Au-dessus de la bande, le nucléide est riche en neutrons : un neutron se transforme en proton et il émet un électron (désintégration β⁻). En dessous, il est riche en protons : un proton se transforme en neutron et il émet un positon (désintégration β⁺). Au-delà du bismuth (Z = 83), la vallée s’arrête tout simplement : aucune disposition de neutrons ne peut maintenir autant de protons ensemble indéfiniment.

Neutrons (vertical) en fonction des protons (horizontal) · votre construction est indiquée

Questions fréquentes

Atomes, isotopes et ions

Quelle est la différence entre un isotope et un ion ?

Un isotope se distingue par son nombre de neutrons — même élément, masse différente, même chimie. Un ion se distingue par son nombre d’électrons — même élément, même masse, chimie très différente. Le carbone-12 et le carbone-14 sont des isotopes l’un de l’autre ; Na et Na⁺ sont un atome et son ion. Si vous changez les protons, vous avez changé d’élément.

Pourquoi les électrons ne spiralent-ils pas vers le noyau ?

La physique classique affirme qu’une charge en orbite rayonne de l’énergie et devrait s’effondrer en environ 10⁻¹¹ secondes. Ce n’est pas le cas, et cet échec a imposé la création de la mécanique quantique. Un électron dans un atome n’est pas du tout en orbite : il occupe une onde stationnaire d’énergie minimale fixe. Il n’existe aucun état inférieur dans lequel il puisse tomber. Les anneaux dessinés ici sont une commodité — le visualiseur d’orbitales sur la page de chaque élément montre le véritable nuage de probabilité.
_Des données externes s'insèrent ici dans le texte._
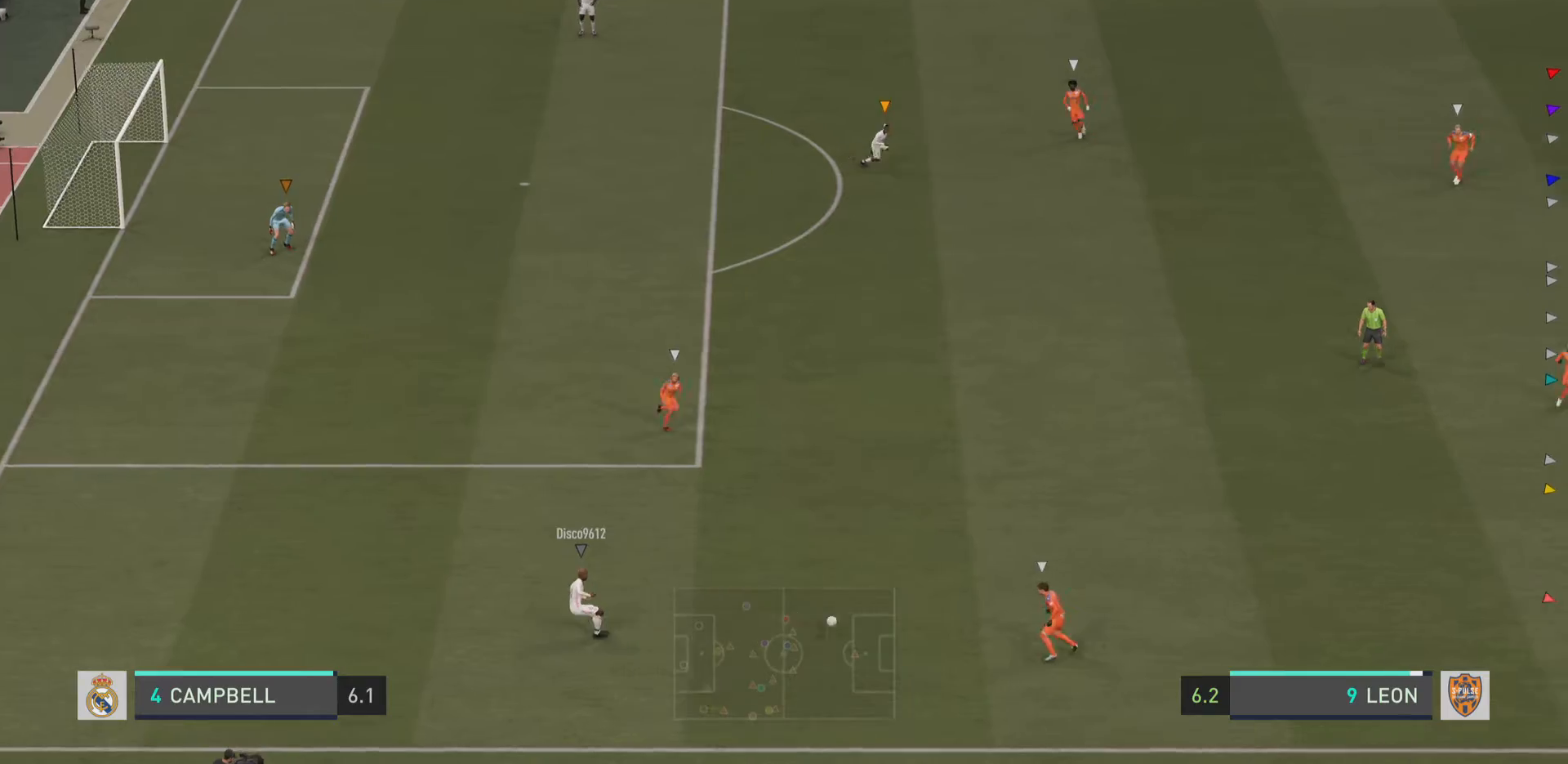
{"buttons": [], "left_stick": "center", "right_stick": "center", "events": []}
Combien d’électrons peuvent se trouver dans chaque couche ?

La couche n contient au maximum 2n² électrons : 2, 8, 18, 32, et ainsi de suite. Mais les couches ne se remplissent pas strictement dans l’ordre — 4s se remplit avant 3d, car elle se trouve à une énergie plus faible : c’est la règle de Madelung suivie par ce générateur. Cet ordre explique précisément pourquoi les métaux de transition forment un bloc au milieu du tableau périodique.

Pourquoi le fer-56 est-il particulier ?

Le fer-56 (et le nickel-62) se trouvent au sommet de la courbe de l’énergie de liaison par nucléon. La fusion de tout élément plus léger libère de l’énergie ; la fission de tout élément plus lourd libère de l’énergie ; le fer ne fait ni l’un ni l’autre. C’est pourquoi la fusion dans une étoile massive s’arrête au fer, pourquoi le cœur s’effondre ensuite, et pourquoi chaque élément plus lourd que le fer présent dans votre corps a été formé dans une supernova ou lors d’une collision d’étoiles à neutrons, plutôt que par la combustion stellaire ordinaire.

Puis-je construire l’élément 119 ?

Pas ici, et pas encore dans un laboratoire non plus. Ce générateur s’arrête à 118, car c’est là que le tableau périodique s’arrête actuellement. Depuis plus de dix ans, des équipes au Japon, en Russie et aux États-Unis bombardent des cibles d’actinides pour tenter de produire les éléments 119 et 120 ; les noyaux se désintègrent plus rapidement que ne peut les enregistrer le moindre détecteur.